A Precious Blood Christmas, Baptism

Sr. Joyce Ann Zimmerman, CPPS


The Baptism of the Lord: Matt 3:13-17

January 12, 2020


This Sunday is a special one: it marks the end of the Advent/Christmas/Epiphany seasons and is also the First Sunday in Ordinary Time. This Sunday serves a double function, and we can detect a double function occurring in the gospel as well. First, there is a transition from the Nativity that we have been celebrating these past weeks to a focus on why Jesus came. Jesus is now an adult and has come to his cousin John for baptism. Rightly, John questions this: shouldn’t it be the other way around? Jesus says that John’s baptizing him is “fitting.” How so? It marks Jesus as wholly within John’s tradition—Jesus is a Jewish man. But he is more than that. So second, there is an announcement of identity: Jesus is the “beloved Son” of God in whom God is “well pleased.” Pleased about what? God is pleased that Jesus brings a new covenant that is a whole new relationship with God. Jesus opens the door to a new way of living: in the “Spirit of God,” this Spirit who gives us a share in divine Life.

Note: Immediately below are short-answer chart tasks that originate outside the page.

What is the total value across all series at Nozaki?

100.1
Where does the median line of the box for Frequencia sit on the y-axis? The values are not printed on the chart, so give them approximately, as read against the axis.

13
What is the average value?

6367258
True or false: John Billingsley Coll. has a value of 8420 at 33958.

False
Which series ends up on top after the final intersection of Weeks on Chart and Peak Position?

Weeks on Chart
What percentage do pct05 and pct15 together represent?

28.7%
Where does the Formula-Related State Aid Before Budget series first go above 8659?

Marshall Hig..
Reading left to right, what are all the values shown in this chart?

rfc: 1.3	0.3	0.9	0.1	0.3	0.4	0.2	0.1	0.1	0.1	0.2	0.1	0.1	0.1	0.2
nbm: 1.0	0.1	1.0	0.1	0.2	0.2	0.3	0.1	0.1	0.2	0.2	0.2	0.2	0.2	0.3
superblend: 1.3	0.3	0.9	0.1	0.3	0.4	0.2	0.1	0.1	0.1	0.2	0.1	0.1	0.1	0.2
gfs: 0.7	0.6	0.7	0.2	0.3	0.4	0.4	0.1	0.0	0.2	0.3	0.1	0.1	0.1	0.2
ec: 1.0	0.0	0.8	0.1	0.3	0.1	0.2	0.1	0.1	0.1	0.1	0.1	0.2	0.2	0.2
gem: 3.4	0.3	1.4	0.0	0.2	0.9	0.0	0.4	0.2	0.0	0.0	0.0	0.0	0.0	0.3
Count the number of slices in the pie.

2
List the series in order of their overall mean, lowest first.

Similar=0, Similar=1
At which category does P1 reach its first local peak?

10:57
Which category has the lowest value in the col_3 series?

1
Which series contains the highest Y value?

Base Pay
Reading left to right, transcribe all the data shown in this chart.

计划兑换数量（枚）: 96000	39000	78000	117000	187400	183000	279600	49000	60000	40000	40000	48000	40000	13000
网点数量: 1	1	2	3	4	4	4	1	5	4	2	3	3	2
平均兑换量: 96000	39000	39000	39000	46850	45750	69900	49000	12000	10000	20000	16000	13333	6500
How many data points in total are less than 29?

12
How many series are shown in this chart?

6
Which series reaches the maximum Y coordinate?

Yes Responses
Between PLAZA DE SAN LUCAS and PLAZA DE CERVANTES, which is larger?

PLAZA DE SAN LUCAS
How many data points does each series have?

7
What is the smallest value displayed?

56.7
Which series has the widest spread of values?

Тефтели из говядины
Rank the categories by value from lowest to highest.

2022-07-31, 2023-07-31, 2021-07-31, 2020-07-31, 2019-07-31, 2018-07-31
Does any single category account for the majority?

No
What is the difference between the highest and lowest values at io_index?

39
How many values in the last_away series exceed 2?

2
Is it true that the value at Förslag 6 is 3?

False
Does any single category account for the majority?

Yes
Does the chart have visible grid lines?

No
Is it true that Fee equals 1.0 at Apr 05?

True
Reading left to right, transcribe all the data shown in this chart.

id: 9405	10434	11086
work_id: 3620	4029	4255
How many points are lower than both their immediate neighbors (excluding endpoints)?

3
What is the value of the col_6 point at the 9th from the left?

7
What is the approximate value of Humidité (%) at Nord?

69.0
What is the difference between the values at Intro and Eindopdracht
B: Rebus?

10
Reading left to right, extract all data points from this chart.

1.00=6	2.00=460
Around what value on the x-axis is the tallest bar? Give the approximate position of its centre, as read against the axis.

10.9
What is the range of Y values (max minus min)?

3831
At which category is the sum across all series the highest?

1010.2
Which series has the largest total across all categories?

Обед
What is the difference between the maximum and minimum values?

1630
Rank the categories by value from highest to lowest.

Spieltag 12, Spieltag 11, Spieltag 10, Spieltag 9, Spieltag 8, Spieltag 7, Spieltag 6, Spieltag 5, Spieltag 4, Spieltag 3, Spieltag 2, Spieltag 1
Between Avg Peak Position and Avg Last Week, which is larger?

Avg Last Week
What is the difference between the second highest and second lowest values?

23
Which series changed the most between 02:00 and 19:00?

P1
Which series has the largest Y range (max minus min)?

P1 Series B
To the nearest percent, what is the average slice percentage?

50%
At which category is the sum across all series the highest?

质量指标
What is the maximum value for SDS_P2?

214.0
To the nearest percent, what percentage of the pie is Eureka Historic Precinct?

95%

Our own Baptism is as revealing for us as Jesus’ baptism was revealing of him. Through Baptism we are plunged into Christ’s saving Mystery. We receive a new identity, that of brothers and sisters in Christ, that of being members of his very Body. Baptism allows us to have a new relationship with God, one of intimate love. It allows us to have a new relationship with each other grounded in the shared divine Life we receive. Precious Blood Spirituality powerfully captures the reality of our identity. Our living it is living our baptismal identity with Christ’s death and Resurrection. Baptism is a call to live as God wishes, that is, to be faithful, beloved sons and daughters in whom God is “well pleased.” Do we hear the call? Do we respond as God desires?